Where Were the Mass Graves?

ByABC News
January 3, 2007, 10:58 AM

Jan. 03, 2007— -- As I watched the nonstop coverage of the Saddam Death Watch, I was told over and over that this was a heinous mass murderer. There were mass graves. That up to 300,000 people were killed during his reign.

Then they told us what he was actually convicted for -- 148 dead in Dujail. That's a terrible crime.

But there's at least that amount of people killed every two days in Iraq.

Now, I looked into the mass grave claims and the U.S. government found graves that contained hundreds of bodies in some places. And prosecutors claimed that Saddam gassed 5,000 Kurds in Northern Iraq.

This hardly adds up to 300,000 killed. I am not saying that he didn't kill that many, I just don't know why we didn't do our homework and convict him for all of his crimes. As Robert Jackson, the lead prosecutor in the Nuremberg trials famously said, "We must never forget that the record on which we judge these defendants is the record on which history will judge us tomorrow."

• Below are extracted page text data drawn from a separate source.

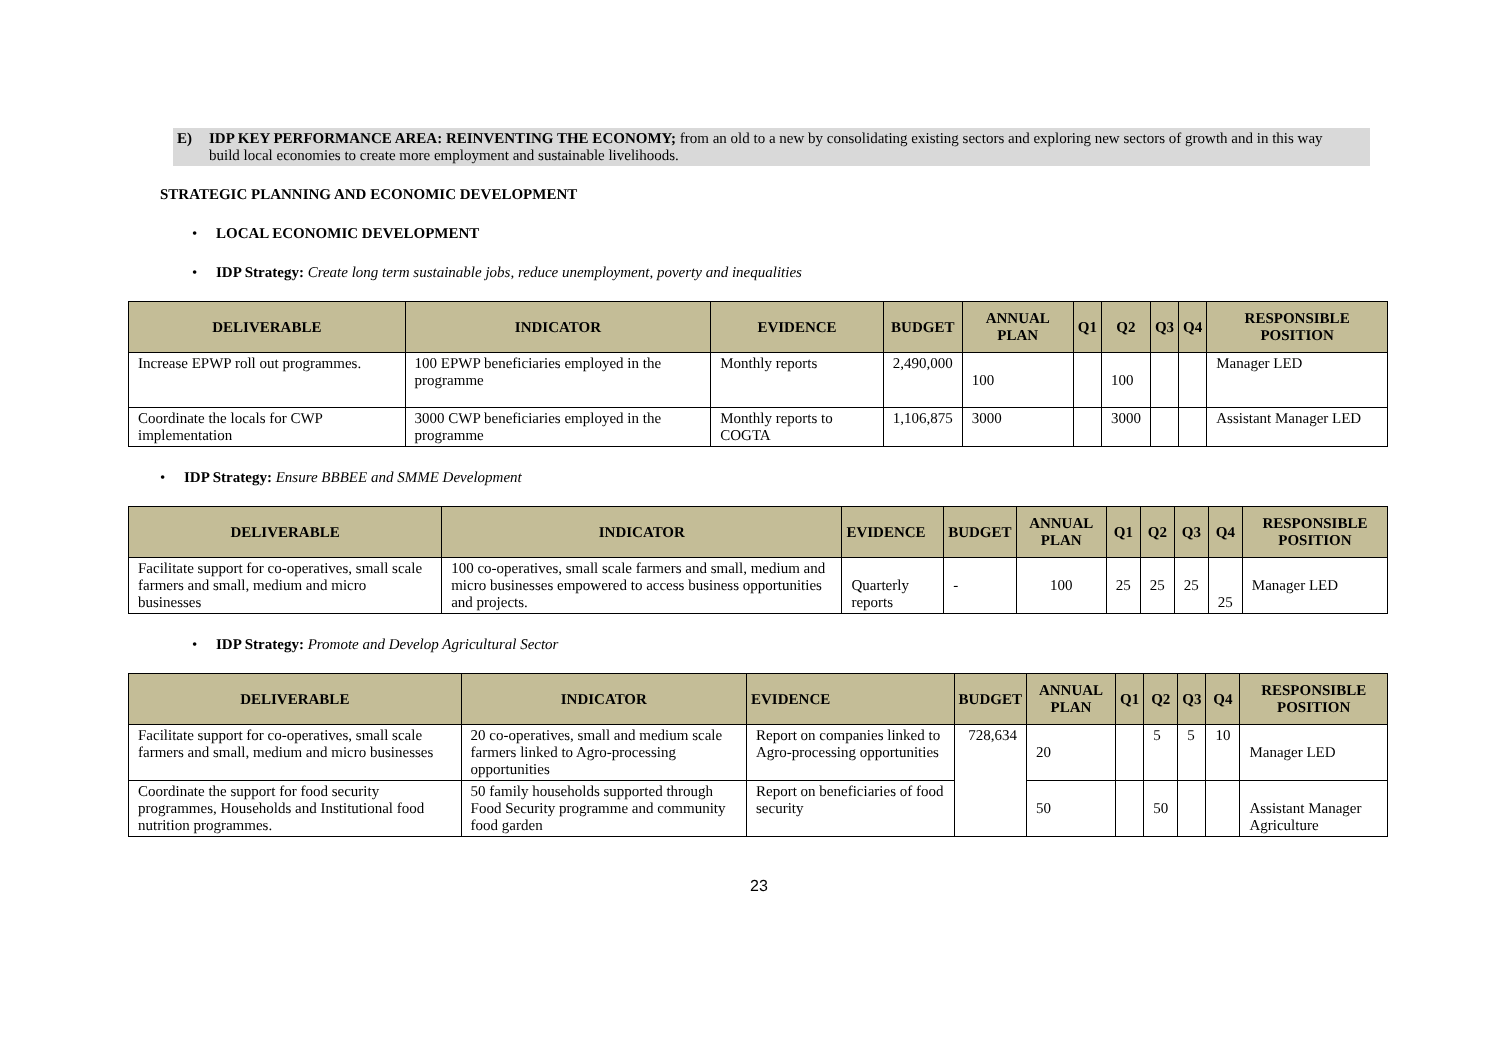E) IDP KEY PERFORMANCE AREA: REINVENTING THE ECONOMY; from an old to a new by consolidating existing sectors and exploring new sectors of growth and in this way build local economies to create more employment and sustainable livelihoods.
STRATEGIC PLANNING AND ECONOMIC DEVELOPMENT
• LOCAL ECONOMIC DEVELOPMENT
• IDP Strategy: Create long term sustainable jobs, reduce unemployment, poverty and inequalities
| DELIVERABLE | INDICATOR | EVIDENCE | BUDGET | ANNUAL PLAN | Q1 | Q2 | Q3 | Q4 | RESPONSIBLE POSITION |
| --- | --- | --- | --- | --- | --- | --- | --- | --- | --- |
| Increase EPWP roll out programmes. | 100 EPWP beneficiaries employed in the programme | Monthly reports | 2,490,000 | 100 | | 100 | | | Manager LED |
| Coordinate the locals for CWP implementation | 3000 CWP beneficiaries employed in the programme | Monthly reports to COGTA | 1,106,875 | 3000 | | 3000 | | | Assistant Manager LED |
• IDP Strategy: Ensure BBBEE and SMME Development
| DELIVERABLE | INDICATOR | EVIDENCE | BUDGET | ANNUAL PLAN | Q1 | Q2 | Q3 | Q4 | RESPONSIBLE POSITION |
| --- | --- | --- | --- | --- | --- | --- | --- | --- | --- |
| Facilitate support for co-operatives, small scale farmers and small, medium and micro businesses | 100 co-operatives, small scale farmers and small, medium and micro businesses empowered to access business opportunities and projects. | Quarterly reports | - | 100 | 25 | 25 | 25 | 25 | Manager LED |
• IDP Strategy: Promote and Develop Agricultural Sector
| DELIVERABLE | INDICATOR | EVIDENCE | BUDGET | ANNUAL PLAN | Q1 | Q2 | Q3 | Q4 | RESPONSIBLE POSITION |
| --- | --- | --- | --- | --- | --- | --- | --- | --- | --- |
| Facilitate support for co-operatives, small scale farmers and small, medium and micro businesses | 20 co-operatives, small and medium scale farmers linked to Agro-processing opportunities | Report on companies linked to Agro-processing opportunities | 728,634 | 20 | | 5 | 5 | 10 | Manager LED |
| Coordinate the support for food security programmes, Households and Institutional food nutrition programmes. | 50 family households supported through Food Security programme and community food garden | Report on beneficiaries of food security | | 50 | | 50 | | | Assistant Manager Agriculture |
23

We need history on our side on this one. Remember, we invaded the whole country and turned it upside down because Saddam was such a bad guy. It would have been nice to prove how bad. I don't know why the trial seemed so rushed and third rate. Actually, I do know why. It's because Iraq is a complete mess and this whole fiasco is being run by the same incompetents who have screwed everything else up.

Please spare me the nonsense about how the Iraqis are a sovereign government and they were running the trial and we had nothing to do with it. Saddam did cost the lives of hundreds of thousands of people when he started a war with Iran. That didn't get brought up much in the trial.

I am sure that the United States supporting him in that war and Don Rumsfeld selling him weapons to use in that war were not factors at all as to why that was not emphasized in his trialrun by the Iraqis. Remember, starting a war of aggression is the highest war crime. And Saddam clearly started one with Iran, as well as Kuwait. But then we're not in a very good position to talk about wars of aggression anymore.

Cenk Uygur is host of "The Young Turks" on Air America Radio.